*What the task requires:* Rewrite every line of the data below as a JSON list of strings, one string per line, leaving out blank lines.

*Exercise data:*

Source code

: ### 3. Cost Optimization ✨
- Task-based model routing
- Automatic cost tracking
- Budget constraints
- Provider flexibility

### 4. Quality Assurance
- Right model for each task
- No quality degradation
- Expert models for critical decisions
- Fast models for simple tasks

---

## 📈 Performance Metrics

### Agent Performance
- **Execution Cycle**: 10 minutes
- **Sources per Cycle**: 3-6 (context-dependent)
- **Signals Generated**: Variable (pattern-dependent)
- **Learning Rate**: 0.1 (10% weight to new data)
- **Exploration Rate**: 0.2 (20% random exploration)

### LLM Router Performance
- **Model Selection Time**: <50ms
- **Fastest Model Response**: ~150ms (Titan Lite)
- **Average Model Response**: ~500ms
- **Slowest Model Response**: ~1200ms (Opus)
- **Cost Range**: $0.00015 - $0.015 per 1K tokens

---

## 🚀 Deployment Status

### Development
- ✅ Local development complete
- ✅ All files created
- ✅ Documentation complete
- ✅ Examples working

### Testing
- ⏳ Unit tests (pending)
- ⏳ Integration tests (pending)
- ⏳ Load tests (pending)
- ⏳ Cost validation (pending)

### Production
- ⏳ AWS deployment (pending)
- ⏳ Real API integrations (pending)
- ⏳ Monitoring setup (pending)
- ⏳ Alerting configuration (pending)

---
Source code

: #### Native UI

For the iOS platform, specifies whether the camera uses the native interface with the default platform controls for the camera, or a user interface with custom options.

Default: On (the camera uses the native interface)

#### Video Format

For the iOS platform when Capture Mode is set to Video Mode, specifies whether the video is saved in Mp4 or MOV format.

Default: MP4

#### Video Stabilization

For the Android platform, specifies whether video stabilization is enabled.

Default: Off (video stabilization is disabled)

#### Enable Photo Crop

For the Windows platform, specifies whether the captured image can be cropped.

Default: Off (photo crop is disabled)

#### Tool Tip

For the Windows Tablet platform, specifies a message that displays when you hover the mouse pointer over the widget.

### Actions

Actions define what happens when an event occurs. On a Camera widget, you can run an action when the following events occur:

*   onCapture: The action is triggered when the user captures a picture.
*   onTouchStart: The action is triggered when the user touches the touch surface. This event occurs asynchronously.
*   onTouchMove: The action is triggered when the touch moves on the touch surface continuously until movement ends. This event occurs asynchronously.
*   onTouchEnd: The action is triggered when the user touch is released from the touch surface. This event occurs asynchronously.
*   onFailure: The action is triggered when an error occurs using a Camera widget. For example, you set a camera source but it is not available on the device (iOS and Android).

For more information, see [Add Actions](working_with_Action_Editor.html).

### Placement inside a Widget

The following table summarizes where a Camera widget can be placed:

*Output of the exercise:*
[
  "Source code",
  ": ### 3. Cost Optimization ✨",
  "- Task-based model routing",
  "- Automatic cost tracking",
  "- Budget constraints",
  "- Provider flexibility",
  "### 4. Quality Assurance",
  "- Right model for each task",
  "- No quality degradation",
  "- Expert models for critical decisions",
  "- Fast models for simple tasks",
  "---",
  "## 📈 Performance Metrics",
  "### Agent Performance",
  "- **Execution Cycle**: 10 minutes",
  "- **Sources per Cycle**: 3-6 (context-dependent)",
  "- **Signals Generated**: Variable (pattern-dependent)",
  "- **Learning Rate**: 0.1 (10% weight to new data)",
  "- **Exploration Rate**: 0.2 (20% random exploration)",
  "### LLM Router Performance",
  "- **Model Selection Time**: <50ms",
  "- **Fastest Model Response**: ~150ms (Titan Lite)",
  "- **Average Model Response**: ~500ms",
  "- **Slowest Model Response**: ~1200ms (Opus)",
  "- **Cost Range**: $0.00015 - $0.015 per 1K tokens",
  "---",
  "## 🚀 Deployment Status",
  "### Development",
  "- ✅ Local development complete",
  "- ✅ All files created",
  "- ✅ Documentation complete",
  "- ✅ Examples working",
  "### Testing",
  "- ⏳ Unit tests (pending)",
  "- ⏳ Integration tests (pending)",
  "- ⏳ Load tests (pending)",
  "- ⏳ Cost validation (pending)",
  "### Production",
  "- ⏳ AWS deployment (pending)",
  "- ⏳ Real API integrations (pending)",
  "- ⏳ Monitoring setup (pending)",
  "- ⏳ Alerting configuration (pending)",
  "---",
  "Source code",
  ": #### Native UI",
  "For the iOS platform, specifies whether the camera uses the native interface with the default platform controls for the camera, or a user interface with custom options.",
  "Default: On (the camera uses the native interface)",
  "#### Video Format",
  "For the iOS platform when Capture Mode is set to Video Mode, specifies whether the video is saved in Mp4 or MOV format.",
  "Default: MP4",
  "#### Video Stabilization",
  "For the Android platform, specifies whether video stabilization is enabled.",
  "Default: Off (video stabilization is disabled)",
  "#### Enable Photo Crop",
  "For the Windows platform, specifies whether the captured image can be cropped.",
  "Default: Off (photo crop is disabled)",
  "#### Tool Tip",
  "For the Windows Tablet platform, specifies a message that displays when you hover the mouse pointer over the widget.",
  "### Actions",
  "Actions define what happens when an event occurs. On a Camera widget, you can run an action when the following events occur:",
  "*   onCapture: The action is triggered when the user captures a picture.",
  "*   onTouchStart: The action is triggered when the user touches the touch surface. This event occurs asynchronously.",
  "*   onTouchMove: The action is triggered when the touch moves on the touch surface continuously until movement ends. This event occurs asynchronously.",
  "*   onTouchEnd: The action is triggered when the user touch is released from the touch surface. This event occurs asynchronously.",
  "*   onFailure: The action is triggered when an error occurs using a Camera widget. For example, you set a camera source but it is not available on the device (iOS and Android).",
  "For more information, see [Add Actions](working_with_Action_Editor.html).",
  "### Placement inside a Widget",
  "The following table summarizes where a Camera widget can be placed:"
]